Thursday, August 24, 2017


I occasionally hear The Jack Benny Program on a Sirius XM channel (Radio Classics) devoted to old programs. I'm always surprised by how genuinely funny the show can be, even 80 years later.

There's a character named "Rochester" on the show, and he's African-American. I listened to the program today and there were a few jokes involving Rochester that were pretty cringe-worthy, by today's standards. I knew that Rochester was a big deal, though, because it was the first time an African-American had a recurring role on a national radio program.

So I looked Rochester up, and his story was much, much more interesting than the radio program. Thanks, Wikipedia.

The actor who played Rochester was named Eddie Anderson, and he got his start, like most comedians of his era, on the vaudeville circuit. He was originally on the Benny program in a one-time role, but he was so well-liked that he was called back to play a series of characters, and proved so popular that they wrote him into the show.

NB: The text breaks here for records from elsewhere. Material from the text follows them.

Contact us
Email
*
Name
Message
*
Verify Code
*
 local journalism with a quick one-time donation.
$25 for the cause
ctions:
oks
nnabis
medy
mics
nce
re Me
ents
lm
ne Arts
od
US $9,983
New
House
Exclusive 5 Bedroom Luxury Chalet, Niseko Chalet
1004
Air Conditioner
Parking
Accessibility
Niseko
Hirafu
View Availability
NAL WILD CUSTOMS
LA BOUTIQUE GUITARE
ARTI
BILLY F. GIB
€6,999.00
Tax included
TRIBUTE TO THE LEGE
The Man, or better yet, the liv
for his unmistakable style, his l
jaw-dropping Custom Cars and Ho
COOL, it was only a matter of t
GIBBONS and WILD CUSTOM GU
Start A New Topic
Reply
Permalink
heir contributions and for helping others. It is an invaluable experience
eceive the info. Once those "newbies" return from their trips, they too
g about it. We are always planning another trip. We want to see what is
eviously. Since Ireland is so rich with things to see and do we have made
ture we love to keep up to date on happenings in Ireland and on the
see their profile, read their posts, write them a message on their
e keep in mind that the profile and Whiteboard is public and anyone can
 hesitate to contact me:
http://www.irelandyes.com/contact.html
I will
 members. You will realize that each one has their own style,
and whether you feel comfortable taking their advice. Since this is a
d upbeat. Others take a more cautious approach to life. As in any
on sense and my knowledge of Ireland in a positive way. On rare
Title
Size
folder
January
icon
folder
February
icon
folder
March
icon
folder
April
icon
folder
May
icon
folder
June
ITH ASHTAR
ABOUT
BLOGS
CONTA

His impact on the show was substantial. Originally a highly stereotyped character, those elements were written out of his character over the years, and Benny's respect for Anderson (and their friendship) led to some powerful moments. Once in New York while on location for the show, a Southern couple complained about being in a hotel with a black man (because the cast was staying there).

Seriously, this country and its shit, I swear.

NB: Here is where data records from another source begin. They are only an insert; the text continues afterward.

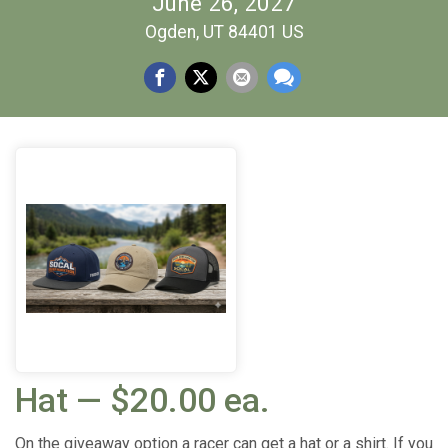
June 26, 2027
Ogden, UT 84401 US
Hat — $20.00 ea.
On the giveaway option a racer can get a hat or a shirt. If you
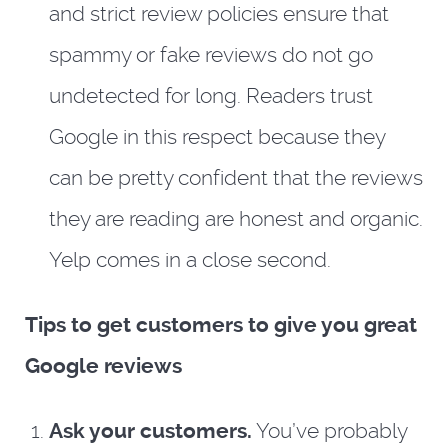
and strict review policies ensure that
spammy or fake reviews do not go
undetected for long. Readers trust
Google in this respect because they
can be pretty confident that the reviews
they are reading are honest and organic.
Yelp comes in a close second.
Tips to get customers to give you great
Google reviews
Ask your customers.
You’ve probably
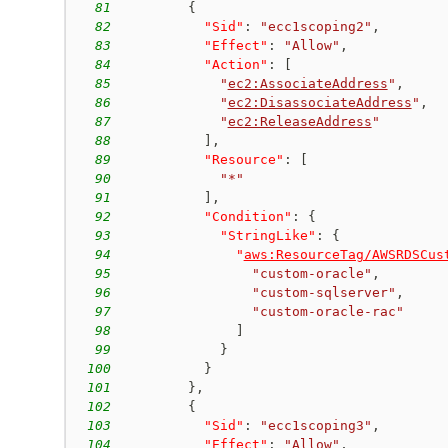
81
{
82
"Sid"
:
"ecc1scoping2"
,
83
"Effect"
:
"Allow"
,
84
"Action"
:
[
85
"
ec2:AssociateAddress
"
,
86
"
ec2:DisassociateAddress
"
,
87
"
ec2:ReleaseAddress
"
88
]
,
89
"Resource"
:
[
90
"*"
91
]
,
92
"Condition"
:
{
93
"StringLike"
:
{
94
"
aws:ResourceTag/AWSRDSCus
95
"custom-oracle"
,
96
"custom-sqlserver"
,
97
"custom-oracle-rac"
98
]
99
}
100
}
101
}
,
102
{
103
"Sid"
:
"ecc1scoping3"
,
104
"Effect"
:
"Allow"
,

The hotel manager told the show that they would find Anderson accommodations at another hotel, but Benny's brother-in-law, the show's producer, assured the hotel that Anderson would check out the next morning. And he did, along with the other 43 members of the cast.

Like I mentioned in the open, it's remarkable how funny the show still is, even though Anderson's first appearance was in 1937. Snappy writing, unbelievable timing, and the interplay between Benny and Anderson is genuinely funny in any era.